En la vida de Cristo tenemos una poderosa
ilustración de todo cuanto he intentado decir. Aunque no hubiera habido mayor
perfección en esta vida que verle y amarle en su humanidad, no creo que hubiera
ascendido a los cielos mientras perdurase este siglo, ni que retirara su
presencia física de sus amigos de la tierra que tanto le amaban. Pero una más
alta perfección era posible al hombre en esta vida: la experiencia puramente
espiritual de amarle en su Divinidad. Por esta razón dijo a sus discípulos que
estaban poco dispuestos a dejar su presencia física (lo mismo que tú estás poco
dispuesto a dejar las reflexiones especulativas de tus sutiles y sabias
facultades), que para su propio bien debía apartar su presencia física de
ellos. Les dijo: «Es necesario que yo me vaya», dando a entender: «Es necesario
para vosotros que yo me separe físicamente de vosotros». El santo doctor de la
Iglesia, san Agustín, comentando estas palabras dice: «Si la forma de su
humanidad no se hubiera quitado de sus ojos, el amor hacia él en su Divinidad
nunca hubiera penetrado en sus ojos espirituales». Y por eso te digo que en
cierto momento es necesario abandonar la meditación discursiva y aprender a
gustar algo de esa profunda y espiritual experiencia del amor de Dios.
Abandonado a la gracia
de Dios que te conducirá y te guiará, podrás llegar a esta honda experiencia de
su amor siguiendo la senda que he trazado ante ti en estas páginas. Ello exige
que tú te esfuerces siempre más y más por llegar a la conciencia desnuda de tu
yo, ofreciendo constantemente tu ser a Dios como tu más preciado don. Pero te
recuerdo una vez más: fíjate en que esté desnudo, no sea que caigas en el
error. Cuanto más desnuda sea esta conciencia, más terriblemente doloroso te
será al principio permanecer en ella cualquier duración de tiempo, ya que, como
he explicado, tus facultades no encontrarán en ella alimento para sí mismas.

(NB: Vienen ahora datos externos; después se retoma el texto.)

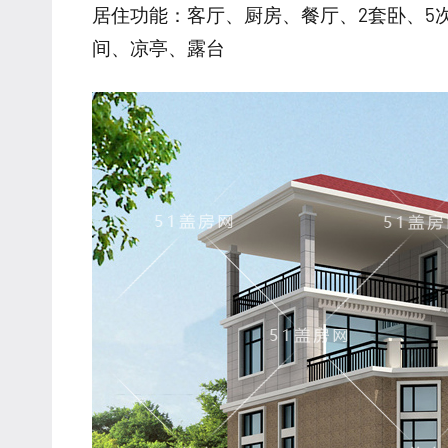
居住功能：客厅、厨房、餐厅、2套卧、5
间、凉亭、露台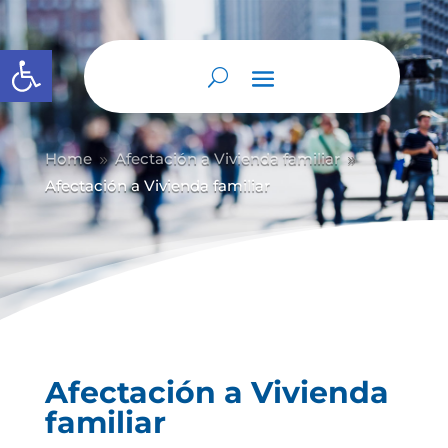
Abrir barra de herramientas
Home
Afectación a Vivienda familiar
9
9
Afectación a Vivienda familiar
Afectación a Vivienda
familiar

Pero no hay daño en esto; de hecho, estoy complacido realmente. Sigue adelante.
Déjalas que ayunen un poco de su natural deleite en conocer. Con razón se ha
dicho que el hombre, por naturaleza, desea conocer. Pero, al mismo tiempo, es
también verdad que ningún conocimiento natural o adquirido le llevará a gustar
la experiencia espiritual de Dios, pues es un puro don de la gracia. Por eso te
insto; ve en pos de la experiencia más que del conocimiento. Con respecto al
orgullo, el conocimiento puede engañarte con frecuencia, pero este afecto
delicado y dulce no te engañará. El conocimiento tiende a fomentar el
engreimiento, pero el amor construye. El conocimiento está lleno de trabajo,
pero el amor es quietud.
Quizá puedas decir:
«¿Quietud? ¿De qué estará hablando? Todo lo que siento es zozobra y dolor, no
descanso. Cuando intento seguir este consejo, el sufrimiento y la lucha me
salen al encuentro por todos lados. Por un lado, mis facultades me azuzan a
dejar esta obra, y yo no quiero; por otro, anhelo perder la experiencia de mí
mismo y experimentar sólo a Dios, y no puedo. La lucha y el dolor me asaltan
por todas partes. ¿Cómo puede hablar de descanso? Si esto es descanso, raro
descanso es».
Mi respuesta es
sencilla. Encuentras esta actividad difícil porque no estás acostumbrado a
ella. Si estuvieras acostumbrado y comprendieras su valor, no la abandonarías
por todos los goces materiales del mundo. Sí, lo sé, es difícil y trabajosa.
Pero a pesar de ello, la llamo descanso porque tu espíritu descansa en una
libertad alejada de toda duda y
ansiedad acerca de lo que ha de hacer; y porque durante el tiempo real de la
oración está seguro en el conocimiento de que no errará mayormente.
Así, pues, persevera en ella con humildad y
gran deseo, ya que es una obra que comienza aquí en la tierra y que seguirá en
la eternidad sin fin. Pido que Jesús todopoderoso te lleve a ti y a todos los
que ha redimido con su preciosa sangre a su gloria. Amén.